Mesmo com todas essas conquistas em favor da proteção da criança e do adolescente, Deslandes et al. (2005) constatam que:
Hoje no Brasil, desenvolvem-se ações de proteção infantil e de prevenção de maus tratos semelhantes às que são produzidas há décadas nos países com maior grau de desenvolvimento econômico. Contudo, o escopo de atuação ainda está localizado em cidades de maior urbanização; a abrangência ainda é restrita e voltada para pequena parcela da população de menor poder
aquisitivo; o grau de amadurecimento ainda é muito preliminar; a avaliação dos programas é praticamente inexistente; e a consciência social sobre prevenção em nível familiar ainda é incipiente (DESLANDES et al., 2005, p.60).
Além dos problemas levantados por Deslandes et al. (2005), pode-se constatar que a cultura opressora e autoritária favorece o poder do adulto sobre a criança, que se submete ao adulto, porque ele é superior. Essa cultura tem sido um dos grandes obstáculos na luta contra a violência doméstica, impossibilitando a implantação e efetivação do bem-estar social para crianças e adolescentes.
As palavras de Minayo (2005) caminham no mesmo sentido, afirmando que o âmbito de ação contra a violência doméstica no Brasil ainda é restrito e pouco visível em relação à dimensão continental do nosso país. Ela ainda afirma que a distribuição desigual de conhecimentos, equipamentos e recursos, bem como os mitos culturais, que para muitos brasileiros, os pais ainda têm poder de vida e morte sobre os filhos, são os principais obstáculos no enfrentamento da violência doméstica.
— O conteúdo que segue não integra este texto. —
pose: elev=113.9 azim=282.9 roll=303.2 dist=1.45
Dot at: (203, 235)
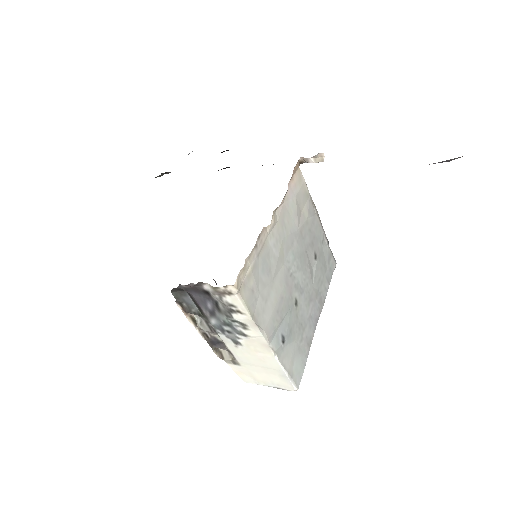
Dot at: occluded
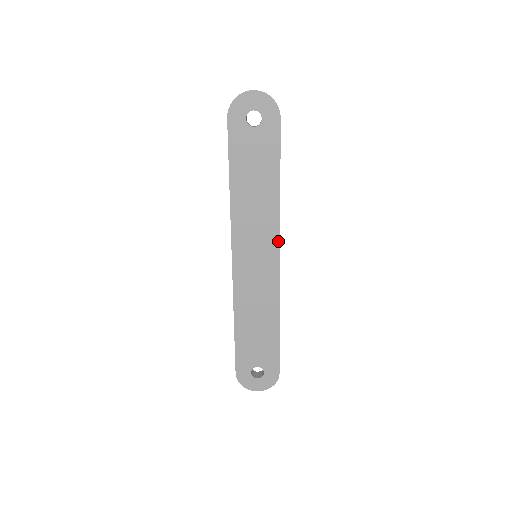
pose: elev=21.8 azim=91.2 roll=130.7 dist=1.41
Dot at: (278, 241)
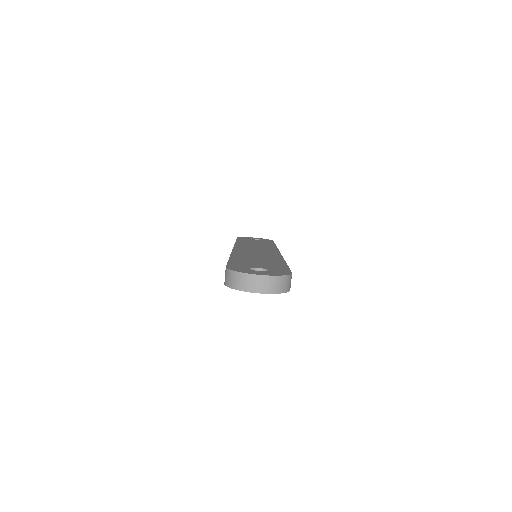
Dot at: (277, 250)
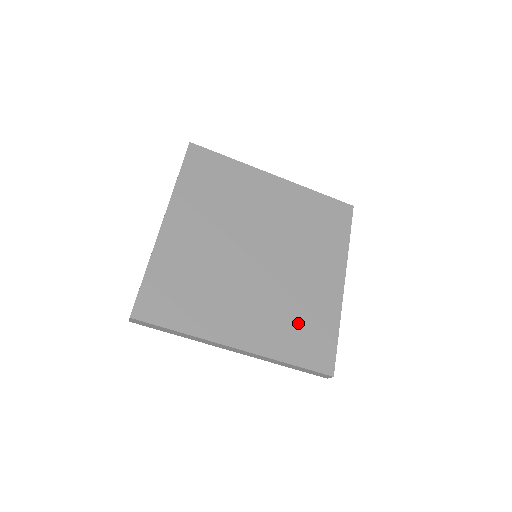
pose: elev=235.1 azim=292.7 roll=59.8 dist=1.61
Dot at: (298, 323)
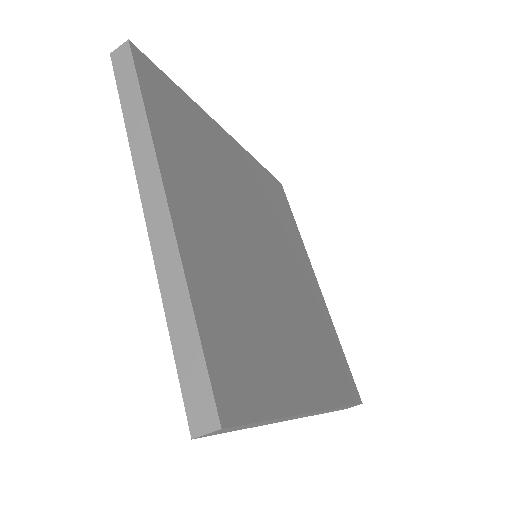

Na realidade brasileira, a criança tem sido valorizada nos discursos e desvalorizada na prática, com uma cidadania de “segunda classe”, fator que sutilmente permite que os direitos de crianças e adolescentes sejam violados em suas casas, em instituições e nas ruas.
É por meio das produções da literatura científica que relatos apontam a descoberta da violência doméstica contra criança e que se torna possível corroborar para que a ciência convoque e estimule a mediação do Estado sobre núcleos familiares considerados “abusivos”. Que essa interferência gere efetivação técnico-científica capaz de realizar a assistência aos que eram classificados desviantes da norma social.
É nessa mediação do Estado sobre as famílias “abusivas” que se acredita na atuação da escola não somente em relação à prevenção, mas também ao apoio às crianças vítimas de violência doméstica.